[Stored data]
......

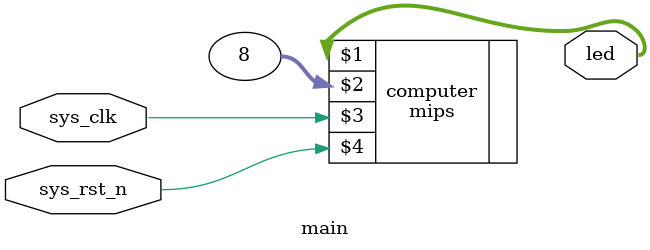
<source format=v>
module main (
    input sys_clk,
    input sys_rst_n,
    output reg [5:0] led
);

mips computer(led, 8, sys_clk, sys_rst_n);

endmodule
</source>
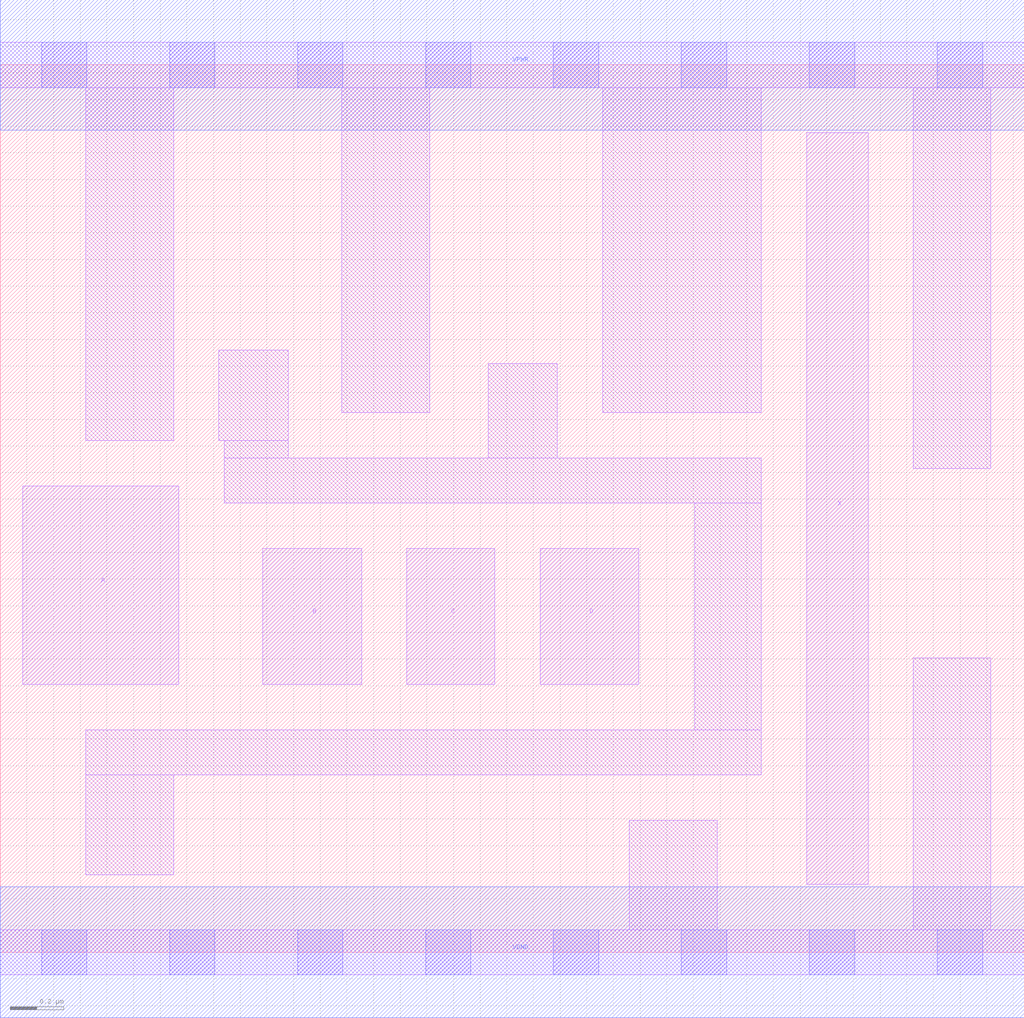
<source format=lef>
# Copyright 2020 The SkyWater PDK Authors
#
# Licensed under the Apache License, Version 2.0 (the "License");
# you may not use this file except in compliance with the License.
# You may obtain a copy of the License at
#
#     https://www.apache.org/licenses/LICENSE-2.0
#
# Unless required by applicable law or agreed to in writing, software
# distributed under the License is distributed on an "AS IS" BASIS,
# WITHOUT WARRANTIES OR CONDITIONS OF ANY KIND, either express or implied.
# See the License for the specific language governing permissions and
# limitations under the License.
#
# SPDX-License-Identifier: Apache-2.0

VERSION 5.7 ;
  NOWIREEXTENSIONATPIN ON ;
  DIVIDERCHAR "/" ;
  BUSBITCHARS "[]" ;
UNITS
  DATABASE MICRONS 200 ;
END UNITS
MACRO sky130_fd_sc_lp__and4_2
  CLASS CORE ;
  FOREIGN sky130_fd_sc_lp__and4_2 ;
  ORIGIN  0.000000  0.000000 ;
  SIZE  3.840000 BY  3.330000 ;
  SYMMETRY X Y R90 ;
  SITE unit ;
  PIN A
    ANTENNAGATEAREA  0.126000 ;
    DIRECTION INPUT ;
    USE SIGNAL ;
    PORT
      LAYER li1 ;
        RECT 0.085000 1.005000 0.670000 1.750000 ;
    END
  END A
  PIN B
    ANTENNAGATEAREA  0.126000 ;
    DIRECTION INPUT ;
    USE SIGNAL ;
    PORT
      LAYER li1 ;
        RECT 0.985000 1.005000 1.355000 1.515000 ;
    END
  END B
  PIN C
    ANTENNAGATEAREA  0.126000 ;
    DIRECTION INPUT ;
    USE SIGNAL ;
    PORT
      LAYER li1 ;
        RECT 1.525000 1.005000 1.855000 1.515000 ;
    END
  END C
  PIN D
    ANTENNAGATEAREA  0.126000 ;
    DIRECTION INPUT ;
    USE SIGNAL ;
    PORT
      LAYER li1 ;
        RECT 2.025000 1.005000 2.395000 1.515000 ;
    END
  END D
  PIN X
    ANTENNADIFFAREA  0.588000 ;
    DIRECTION OUTPUT ;
    USE SIGNAL ;
    PORT
      LAYER li1 ;
        RECT 3.025000 0.255000 3.255000 3.075000 ;
    END
  END X
  PIN VGND
    DIRECTION INOUT ;
    USE GROUND ;
    PORT
      LAYER met1 ;
        RECT 0.000000 -0.245000 3.840000 0.245000 ;
    END
  END VGND
  PIN VPWR
    DIRECTION INOUT ;
    USE POWER ;
    PORT
      LAYER met1 ;
        RECT 0.000000 3.085000 3.840000 3.575000 ;
    END
  END VPWR
  OBS
    LAYER li1 ;
      RECT 0.000000 -0.085000 3.840000 0.085000 ;
      RECT 0.000000  3.245000 3.840000 3.415000 ;
      RECT 0.320000  0.290000 0.650000 0.665000 ;
      RECT 0.320000  0.665000 2.855000 0.835000 ;
      RECT 0.320000  1.920000 0.650000 3.245000 ;
      RECT 0.820000  1.920000 1.080000 2.260000 ;
      RECT 0.840000  1.685000 2.855000 1.855000 ;
      RECT 0.840000  1.855000 1.080000 1.920000 ;
      RECT 1.280000  2.025000 1.610000 3.245000 ;
      RECT 1.830000  1.855000 2.090000 2.210000 ;
      RECT 2.260000  2.025000 2.855000 3.245000 ;
      RECT 2.360000  0.085000 2.690000 0.495000 ;
      RECT 2.605000  0.835000 2.855000 1.685000 ;
      RECT 3.425000  0.085000 3.715000 1.105000 ;
      RECT 3.425000  1.815000 3.715000 3.245000 ;
    LAYER mcon ;
      RECT 0.155000 -0.085000 0.325000 0.085000 ;
      RECT 0.155000  3.245000 0.325000 3.415000 ;
      RECT 0.635000 -0.085000 0.805000 0.085000 ;
      RECT 0.635000  3.245000 0.805000 3.415000 ;
      RECT 1.115000 -0.085000 1.285000 0.085000 ;
      RECT 1.115000  3.245000 1.285000 3.415000 ;
      RECT 1.595000 -0.085000 1.765000 0.085000 ;
      RECT 1.595000  3.245000 1.765000 3.415000 ;
      RECT 2.075000 -0.085000 2.245000 0.085000 ;
      RECT 2.075000  3.245000 2.245000 3.415000 ;
      RECT 2.555000 -0.085000 2.725000 0.085000 ;
      RECT 2.555000  3.245000 2.725000 3.415000 ;
      RECT 3.035000 -0.085000 3.205000 0.085000 ;
      RECT 3.035000  3.245000 3.205000 3.415000 ;
      RECT 3.515000 -0.085000 3.685000 0.085000 ;
      RECT 3.515000  3.245000 3.685000 3.415000 ;
  END
END sky130_fd_sc_lp__and4_2
END LIBRARY

</source>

......

### EXERCISE
Could you write out, exactly as they stand, only the lines above that begin at the line with "RECT 0.000000 -0.245000" and stop after the line with "RECT 0.155000 -0.085000"?

### OUTPUT
        RECT 0.000000 -0.245000 3.840000 0.245000 ;
    END
  END VGND
  PIN VPWR
    DIRECTION INOUT ;
    USE POWER ;
    PORT
      LAYER met1 ;
        RECT 0.000000 3.085000 3.840000 3.575000 ;
    END
  END VPWR
  OBS
    LAYER li1 ;
      RECT 0.000000 -0.085000 3.840000 0.085000 ;
      RECT 0.000000  3.245000 3.840000 3.415000 ;
      RECT 0.320000  0.290000 0.650000 0.665000 ;
      RECT 0.320000  0.665000 2.855000 0.835000 ;
      RECT 0.320000  1.920000 0.650000 3.245000 ;
      RECT 0.820000  1.920000 1.080000 2.260000 ;
      RECT 0.840000  1.685000 2.855000 1.855000 ;
      RECT 0.840000  1.855000 1.080000 1.920000 ;
      RECT 1.280000  2.025000 1.610000 3.245000 ;
      RECT 1.830000  1.855000 2.090000 2.210000 ;
      RECT 2.260000  2.025000 2.855000 3.245000 ;
      RECT 2.360000  0.085000 2.690000 0.495000 ;
      RECT 2.605000  0.835000 2.855000 1.685000 ;
      RECT 3.425000  0.085000 3.715000 1.105000 ;
      RECT 3.425000  1.815000 3.715000 3.245000 ;
    LAYER mcon ;
      RECT 0.155000 -0.085000 0.325000 0.085000 ;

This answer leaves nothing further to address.